Valor econômico, v.21, n.4997, 11/05/2020. Política, p. A6

 

Moro pode enfrentar cerco do Centrão e PT no Congresso Nacional 

Andrea Jubé

11/05/2020

 

 

O ex-ministro da Justiça Sergio Moro, que já contou no passado com sua própria base de sustentação no Congresso de pelo menos cem parlamentares, agora enfrenta uma conjuntura política que lhe é especialmente hostil: depois de denunciar irregularidades no governo, ele se viu transformado em alvo, simultaneamente, da maioria dos parlamentares, de uma ala do Supremo Tribunal Federal (STF) e do Palácio do Planalto.

No Congresso, a soma de interesses do Centrão e do PT formou uma maioria com mais voracidade para fulminar o ex-juiz da Lava-Jato e minar seu projeto presidencial para 2022 do que para atingir o presidente Jair Bolsonaro. Em paralelo, uma ala do STF sempre viu com ressalvas a atuação de Moro na condução dos processos da Lava-Jato, por enxergar excessos em alguns atos do magistrado. Um exemplo é a jurisprudência firmada pela Corte há dois anos declarando inconstitucional a condução coercitiva de réus ou investigados para o interrogatório. Moro utilizou o expediente, por exemplo, com o ex-presidente Luiz Inácio Lula da Silva.
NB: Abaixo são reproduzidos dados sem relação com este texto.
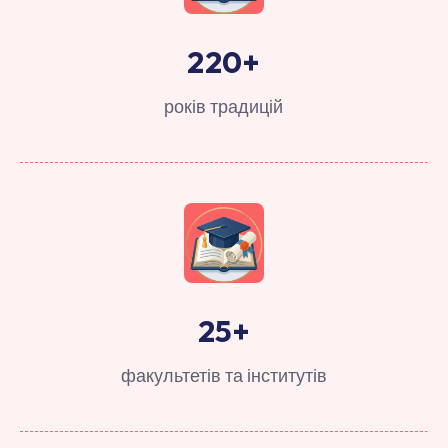
220
+
років традицій
25
+
факультетів та інститутів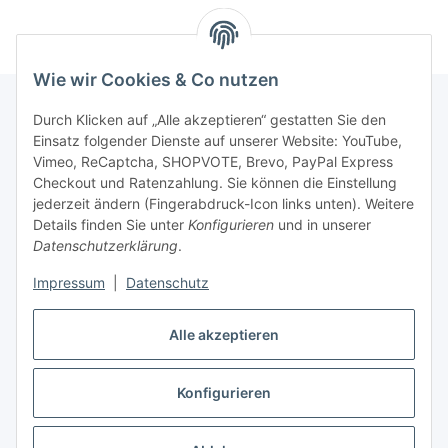
Wie wir Cookies & Co nutzen
Durch Klicken auf „Alle akzeptieren“ gestatten Sie den
Einsatz folgender Dienste auf unserer Website: YouTube,
Informationen
Vimeo, ReCaptcha, SHOPVOTE, Brevo, PayPal Express
Checkout und Ratenzahlung. Sie können die Einstellung
Gesetzliche Informationen
jederzeit ändern (Fingerabdruck-Icon links unten). Weitere
Details finden Sie unter
Konfigurieren
und in unserer
Datenschutzerklärung
.
Bestellvorgang
Impressum
|
Datenschutz
Alle akzeptieren
Vertrag widerrufen
Konfigurieren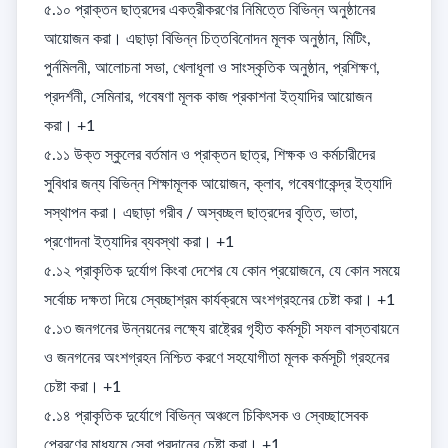
৫.১০ প্রাক্তন ছাত্রদের একত্রীকরণের নিমিত্তে বিভিন্ন অনুষ্ঠানের 
আয়োজন করা। এছাড়া বিভিন্ন চিত্তবিনোদন মূলক অনুষ্ঠান, মিটিং, 
পুর্নমিলনী, আলোচনা সভা, খেলাধূলা ও সাংস্কৃতিক অনুষ্ঠান, প্রশিক্ষণ, 
প্রদর্শনী, সেমিনার, গবেষণা মূলক কাজ প্রকাশনা ইত্যাদির আয়োজন 
করা। +1

৫.১১ উক্ত স্কুলের বর্তমান ও প্রাক্তন ছাত্র, শিক্ষক ও কর্মচারীদের 
সুবিধার জন্য বিভিন্ন শিক্ষামূলক আয়োজন, ক্লাব, গবেষণাকেন্দ্র ইত্যাদি 
সস্থাপন করা। এছাড়া গরীব / অস্বচ্ছল ছাত্রদের বৃত্তি, ভাতা, 
প্রণোদনা ইত্যাদির ব্যবস্থা করা। +1

৫.১২ প্রাকৃতিক দুর্যোগ কিংবা দেশের যে কোন প্রয়োজনে, যে কোন সময়ে 
সর্বোচ্চ দক্ষতা দিয়ে স্বেচ্ছাশ্রম কার্যক্রমে অংশগ্রহনের চেষ্টা করা। +1

৫.১৩ জনগনের উন্নয়নের লক্ষ্যে রাষ্ট্রের গৃহীত কর্মসূচী সফল বাস্তবায়নে 
ও জনগনের অংশগ্রহন নিশ্চিত করণে সহযোগীতা মূলক কর্মসূচী গ্রহনের 
চেষ্টা করা। +1

৫.১৪ প্রাকৃতিক দুর্যোগে বিভিন্ন অঞ্চলে চিকিৎসক ও স্বেচ্ছাসেবক 
প্রেরণের মাধ্যমে সেবা প্রদানের চেষ্টা করা। +1
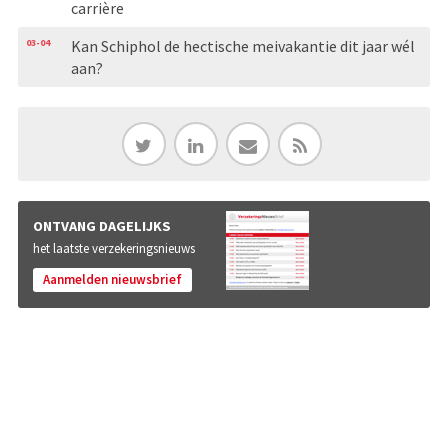
carrière
03-04
Kan Schiphol de hectische meivakantie dit jaar wél
aan?
ONTVANG DAGELIJKS
het laatste verzekeringsnieuws
Aanmelden nieuwsbrief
"A esquerda e o Centrão têm mais sede de pegar o [ex-ministro Sergio] Moro do que o [presidente Jair] Bolsonaro", confirmou ao Valor um deputado de postura independente. Por isso, segundo ele, é mais viável prosperar no Congresso um dos nove pedidos de abertura de comissão parlamentar de inquérito (CPI) para investigar as denúncias de Moro do que um dos 31 requerimentos de impeachment contra o presidente.

Com o Centrão negociando cargos em troca de apoio ao presidente, a avaliação de parlamentares independentes e da oposição é de que eventual pedido de impeachment neste momento, se fosse processado, seria derrotado. Essa eventual vitória serviria exclusivamente para fortalecer Bolsonaro e fragilizar o Congresso, analisam esses parlamentares.

Por isso, há interesse de vários grupos no Parlamento de viabilizar a instalação de uma CPI para investigar as denúncias de Moro. A avaliação é que o instrumento contempla todos os lados porque a investigação pode atingir Bolsonaro mas, igualmente, o autor das denúncias.

O PT e o Centrão, juntos, têm mais de um terço dos votos nas duas Casas - número mínimo para a criação da CPI. O PT vê a oportunidade de uma espécie de revanche política com Moro, que levou à prisão o ex-presidente Lula e outras lideranças nacionais da sigla, como o ex-ministro José Dirceu. Da mesma forma, expoentes do Centrão foram alvos do ex-juiz na Lava-Jato. Se ficar comprovado que Moro tinha conhecimento dos fatos há mais tempo, ou se teve acesso a outros desvios do governo, e se calou nas duas hipóteses, o ex-ministro poderia ser investigado pelo crime de prevaricação.

Empossado como um dos superministros do governo, ao lado de Paulo Guedes (Economia), Moro deu demonstrações relevantes de musculatura política no Congresso Nacional. Há um ano, na votação da reforma administrativa, ele articulou pessoalmente a manutenção do Conselho de Controle de Atividades Financeiras (Coaf) com o Ministério da Justiça.

A votação foi apertada: por apenas 18 votos, o órgão foi remanejado para o Ministério da Economia. Mas foi uma derrota com cara de vitória porque 210 deputados votaram com o ex-juiz. Na época, distinguindo-se do Centrão, o PSD votou em peso com Moro. Hoje o partido negocia espaço no governo Bolsonaro e tem a promessa de indicar o futuro presidente da Fundação Nacional de Saúde (Funasa), um dos postos mais concorridos do segundo escalão.

Moro viu seu prestígio político erodir aos poucos, a partir dos vazamentos de diálogos que manteve com procuradores da Lava-Jato quando conduzia a operação. Alguns trechos em que ministros eram citados constrangeram o STF e o episódio expôs Moro à fritura de Bolsonaro.

A consequência mais evidente dessa deterioração do prestígio foi a votação do pacote anticrime, a vitrine de sua gestão no ministério, que foi conduzida na Câmara pelos deputados do Centrão: a presidente do grupo de trabalhos era a deputada Margarete Coelho (PI), do PP. O pacote acabou desidratado, representando uma derrota expressiva para Moro: dois pontos essenciais para o então ministro - a prisão após a condenação em segunda instância e o trecho que ampliava o excludente de ilicitude - não foram aprovados.